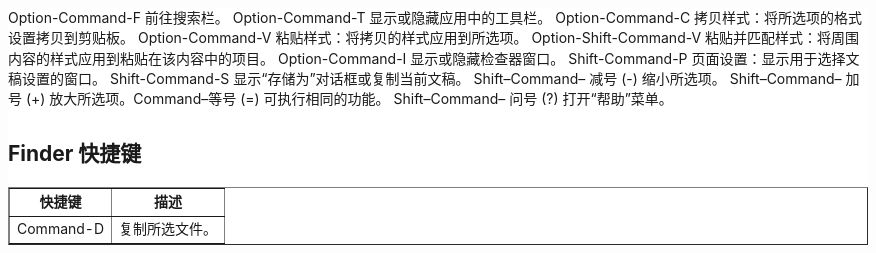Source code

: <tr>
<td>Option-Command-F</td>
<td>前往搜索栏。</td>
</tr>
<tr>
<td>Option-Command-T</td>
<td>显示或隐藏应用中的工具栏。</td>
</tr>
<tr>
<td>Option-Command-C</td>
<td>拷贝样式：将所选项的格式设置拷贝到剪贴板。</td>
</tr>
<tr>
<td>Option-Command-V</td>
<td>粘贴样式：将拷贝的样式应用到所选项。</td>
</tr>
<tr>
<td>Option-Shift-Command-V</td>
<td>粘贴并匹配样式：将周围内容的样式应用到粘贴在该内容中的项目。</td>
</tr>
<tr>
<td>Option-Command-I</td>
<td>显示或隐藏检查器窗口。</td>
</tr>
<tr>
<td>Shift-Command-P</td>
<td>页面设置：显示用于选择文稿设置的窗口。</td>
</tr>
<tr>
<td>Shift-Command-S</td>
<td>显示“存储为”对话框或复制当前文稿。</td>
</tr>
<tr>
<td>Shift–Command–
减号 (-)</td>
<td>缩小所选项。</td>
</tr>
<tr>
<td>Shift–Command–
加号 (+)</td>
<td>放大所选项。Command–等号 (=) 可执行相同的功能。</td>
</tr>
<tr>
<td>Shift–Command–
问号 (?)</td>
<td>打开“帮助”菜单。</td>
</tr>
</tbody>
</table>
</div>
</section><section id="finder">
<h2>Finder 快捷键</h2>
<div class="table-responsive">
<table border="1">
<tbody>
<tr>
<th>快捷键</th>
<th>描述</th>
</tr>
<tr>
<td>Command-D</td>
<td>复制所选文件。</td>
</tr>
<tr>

============================================================

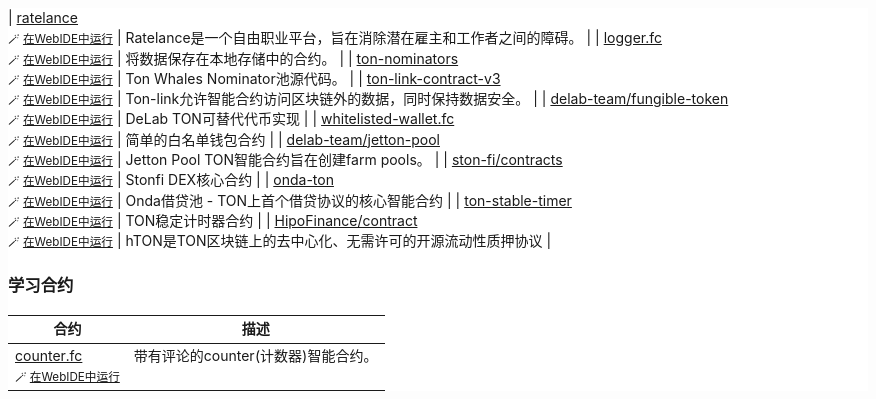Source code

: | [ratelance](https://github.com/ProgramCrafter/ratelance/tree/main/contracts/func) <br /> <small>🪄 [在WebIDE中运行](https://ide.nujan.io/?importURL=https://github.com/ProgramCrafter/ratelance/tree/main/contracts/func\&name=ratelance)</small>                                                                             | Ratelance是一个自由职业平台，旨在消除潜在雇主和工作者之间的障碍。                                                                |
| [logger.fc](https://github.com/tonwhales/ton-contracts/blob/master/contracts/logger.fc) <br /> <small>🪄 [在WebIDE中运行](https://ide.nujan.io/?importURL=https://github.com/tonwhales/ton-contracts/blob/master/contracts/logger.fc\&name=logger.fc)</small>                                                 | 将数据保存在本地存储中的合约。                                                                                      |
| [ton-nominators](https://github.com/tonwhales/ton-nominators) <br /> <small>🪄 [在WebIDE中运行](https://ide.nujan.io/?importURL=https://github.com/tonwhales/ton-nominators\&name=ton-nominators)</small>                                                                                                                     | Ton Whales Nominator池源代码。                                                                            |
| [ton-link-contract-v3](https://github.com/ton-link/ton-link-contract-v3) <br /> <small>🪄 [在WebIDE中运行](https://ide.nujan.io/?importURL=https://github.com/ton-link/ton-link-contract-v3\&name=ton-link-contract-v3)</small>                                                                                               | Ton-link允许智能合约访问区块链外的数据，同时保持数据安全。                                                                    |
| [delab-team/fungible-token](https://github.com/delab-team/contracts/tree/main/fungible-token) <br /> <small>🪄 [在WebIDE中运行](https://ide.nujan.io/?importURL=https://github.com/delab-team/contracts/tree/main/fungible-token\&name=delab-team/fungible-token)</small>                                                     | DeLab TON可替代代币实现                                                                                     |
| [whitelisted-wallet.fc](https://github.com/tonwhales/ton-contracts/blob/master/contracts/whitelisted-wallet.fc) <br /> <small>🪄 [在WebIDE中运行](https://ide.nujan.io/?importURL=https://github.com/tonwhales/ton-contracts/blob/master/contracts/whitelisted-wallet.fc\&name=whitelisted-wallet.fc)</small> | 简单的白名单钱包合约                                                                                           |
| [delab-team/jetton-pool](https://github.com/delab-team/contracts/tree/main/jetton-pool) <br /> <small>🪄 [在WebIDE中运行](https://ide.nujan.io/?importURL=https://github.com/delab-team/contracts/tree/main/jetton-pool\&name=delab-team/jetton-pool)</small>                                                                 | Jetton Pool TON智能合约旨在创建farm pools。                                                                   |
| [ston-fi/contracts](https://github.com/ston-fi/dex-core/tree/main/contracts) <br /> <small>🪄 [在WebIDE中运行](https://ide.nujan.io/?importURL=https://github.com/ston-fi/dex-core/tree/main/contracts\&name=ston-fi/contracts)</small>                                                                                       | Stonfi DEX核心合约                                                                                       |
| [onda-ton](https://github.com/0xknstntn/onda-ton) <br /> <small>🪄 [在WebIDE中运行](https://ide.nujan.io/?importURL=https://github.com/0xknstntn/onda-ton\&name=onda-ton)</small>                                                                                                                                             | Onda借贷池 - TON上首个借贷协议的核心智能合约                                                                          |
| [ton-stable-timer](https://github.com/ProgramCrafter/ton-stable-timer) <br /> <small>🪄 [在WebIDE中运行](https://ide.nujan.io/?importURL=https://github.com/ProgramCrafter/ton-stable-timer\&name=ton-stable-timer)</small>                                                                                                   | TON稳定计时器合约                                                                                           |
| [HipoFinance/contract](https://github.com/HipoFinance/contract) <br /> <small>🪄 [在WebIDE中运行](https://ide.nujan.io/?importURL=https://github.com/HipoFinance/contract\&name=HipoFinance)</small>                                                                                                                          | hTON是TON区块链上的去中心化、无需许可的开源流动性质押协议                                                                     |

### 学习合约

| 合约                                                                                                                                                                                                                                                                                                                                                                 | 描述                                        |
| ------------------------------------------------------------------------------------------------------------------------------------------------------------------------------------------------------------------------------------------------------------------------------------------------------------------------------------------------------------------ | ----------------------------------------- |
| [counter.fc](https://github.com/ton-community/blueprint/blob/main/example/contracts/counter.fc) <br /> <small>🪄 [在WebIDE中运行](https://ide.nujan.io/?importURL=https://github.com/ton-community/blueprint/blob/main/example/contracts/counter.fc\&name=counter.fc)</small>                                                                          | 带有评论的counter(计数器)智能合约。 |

============================================================

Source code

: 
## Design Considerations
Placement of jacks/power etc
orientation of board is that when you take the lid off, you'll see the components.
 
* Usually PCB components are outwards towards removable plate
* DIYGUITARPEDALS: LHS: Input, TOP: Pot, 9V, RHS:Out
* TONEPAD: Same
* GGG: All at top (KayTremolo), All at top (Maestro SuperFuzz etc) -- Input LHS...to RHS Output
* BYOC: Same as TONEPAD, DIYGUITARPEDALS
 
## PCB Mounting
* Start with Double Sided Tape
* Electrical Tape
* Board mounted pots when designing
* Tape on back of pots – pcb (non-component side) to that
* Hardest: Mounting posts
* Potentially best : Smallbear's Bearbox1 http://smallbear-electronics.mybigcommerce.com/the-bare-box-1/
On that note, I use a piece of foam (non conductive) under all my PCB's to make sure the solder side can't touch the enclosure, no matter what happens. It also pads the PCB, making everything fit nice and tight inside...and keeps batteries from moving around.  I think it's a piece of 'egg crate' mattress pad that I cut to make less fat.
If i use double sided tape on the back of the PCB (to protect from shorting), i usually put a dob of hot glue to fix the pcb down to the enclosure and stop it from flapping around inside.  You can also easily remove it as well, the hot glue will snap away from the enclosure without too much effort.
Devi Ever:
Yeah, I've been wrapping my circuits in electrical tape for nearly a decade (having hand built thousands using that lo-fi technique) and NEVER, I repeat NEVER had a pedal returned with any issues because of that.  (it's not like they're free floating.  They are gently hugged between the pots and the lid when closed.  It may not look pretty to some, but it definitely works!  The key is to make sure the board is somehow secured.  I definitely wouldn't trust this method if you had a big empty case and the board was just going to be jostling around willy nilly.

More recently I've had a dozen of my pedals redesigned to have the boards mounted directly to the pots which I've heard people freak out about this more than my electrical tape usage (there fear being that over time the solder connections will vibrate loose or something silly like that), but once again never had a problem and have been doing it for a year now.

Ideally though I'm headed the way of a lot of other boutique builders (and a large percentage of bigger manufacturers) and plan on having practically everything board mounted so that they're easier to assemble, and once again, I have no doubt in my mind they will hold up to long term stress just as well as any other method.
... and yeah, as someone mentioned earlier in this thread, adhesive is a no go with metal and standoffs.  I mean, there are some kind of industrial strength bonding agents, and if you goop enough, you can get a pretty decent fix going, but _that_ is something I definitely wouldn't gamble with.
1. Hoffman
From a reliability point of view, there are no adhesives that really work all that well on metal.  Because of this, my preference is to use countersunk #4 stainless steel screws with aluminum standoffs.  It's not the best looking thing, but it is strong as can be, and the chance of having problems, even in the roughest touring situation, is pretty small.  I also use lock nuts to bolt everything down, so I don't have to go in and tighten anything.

============================================================

### Exercise
Count the lines in the records above that contain the string "delab", matching case exactly. Reply with the number alone.

### Answer to this task
2